Men control the money in the EU

An in-depth study “Gender Equality in Power and Decision-Making” by the European Institute for Gender Equality (EIGE) showed that while women occupy one-third of top political roles in the European Union, in finance they are much less well-represented.

“The money belongs to all of us,” says EIGE’s Director Virginija Langbakk. “Why is it that only men get to decide how it is spent? It’s like something out of the 19th century!”

The report looks at how men and women are represented in power and decision-making positions in the public, economic and social sectors in all 28 EU Member States between 2003 and 2014.
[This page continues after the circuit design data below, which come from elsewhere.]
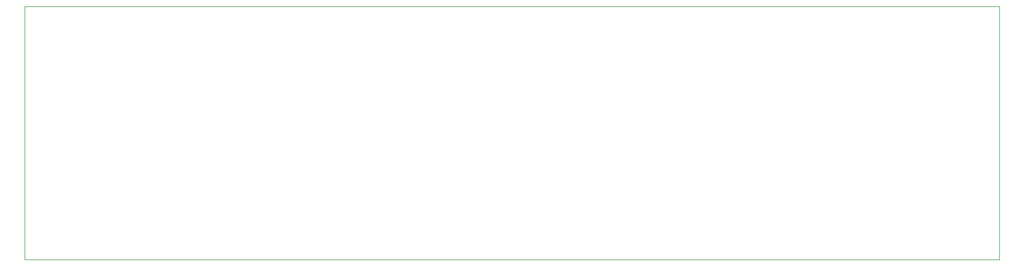
<source format=gbr>
%TF.GenerationSoftware,KiCad,Pcbnew,7.0.10*%
%TF.CreationDate,2024-02-15T20:28:35+01:00*%
%TF.ProjectId,pico_game_console,7069636f-5f67-4616-9d65-5f636f6e736f,rev?*%
%TF.SameCoordinates,Original*%
%TF.FileFunction,Profile,NP*%
%FSLAX46Y46*%
G04 Gerber Fmt 4.6, Leading zero omitted, Abs format (unit mm)*
G04 Created by KiCad (PCBNEW 7.0.10) date 2024-02-15 20:28:35*
%MOMM*%
%LPD*%
G01*
G04 APERTURE LIST*
%TA.AperFunction,Profile*%
%ADD10C,0.100000*%
%TD*%
G04 APERTURE END LIST*
D10*
X38000000Y-17000000D02*
X192000000Y-17000000D01*
X192000000Y-57000000D01*
X38000000Y-57000000D01*
X38000000Y-17000000D01*
M02*

</source>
While progress has been made in many areas, especially in politics, it has been almost non-existent in finance, the report concludes. Of the 28 central bank governors, only one – of Cyprus – is a woman; and there are only two women finance ministers – from Romania and Sweden. Of the biggest companies publicly listed in the EU only 4 % have women Chief Executives.

“Control of the money is still dominated by men,” says Langbakk. “We’ve all become more aware of women’s role in politics and other areas and we’ve made some progress there, but still not in finance. It’s time finance caught up.”

EIGE, the Vilnius-based agency responsible for gathering and spreading information on the progress of equality between women and men in the EU, says the key factor is commitment. Awareness-raising and legal or voluntary quotas are among the options available to the Member States to promote more women to top jobs.

The report concludes that the lack of women in central banking is a result of social structures: persistent male dominant gender roles and continued gender stereotyping that lead to gender-biased recruitment and promotion procedures.

The report also has positive news. While the number of Chief Executives of publicly listed companies is extremely low, women’s overall representation on corporate boards has gradually increased from 9 percent in 2003 to 20 percent in 2014, in particular among Member States where binding legislation is in effect.

In politics gender-stereotyping still plays a role with men dominating political portfolios such as defence, justice and foreign policy while women are concentrated in ministries with socio-cultural functions, such as education, health and culture.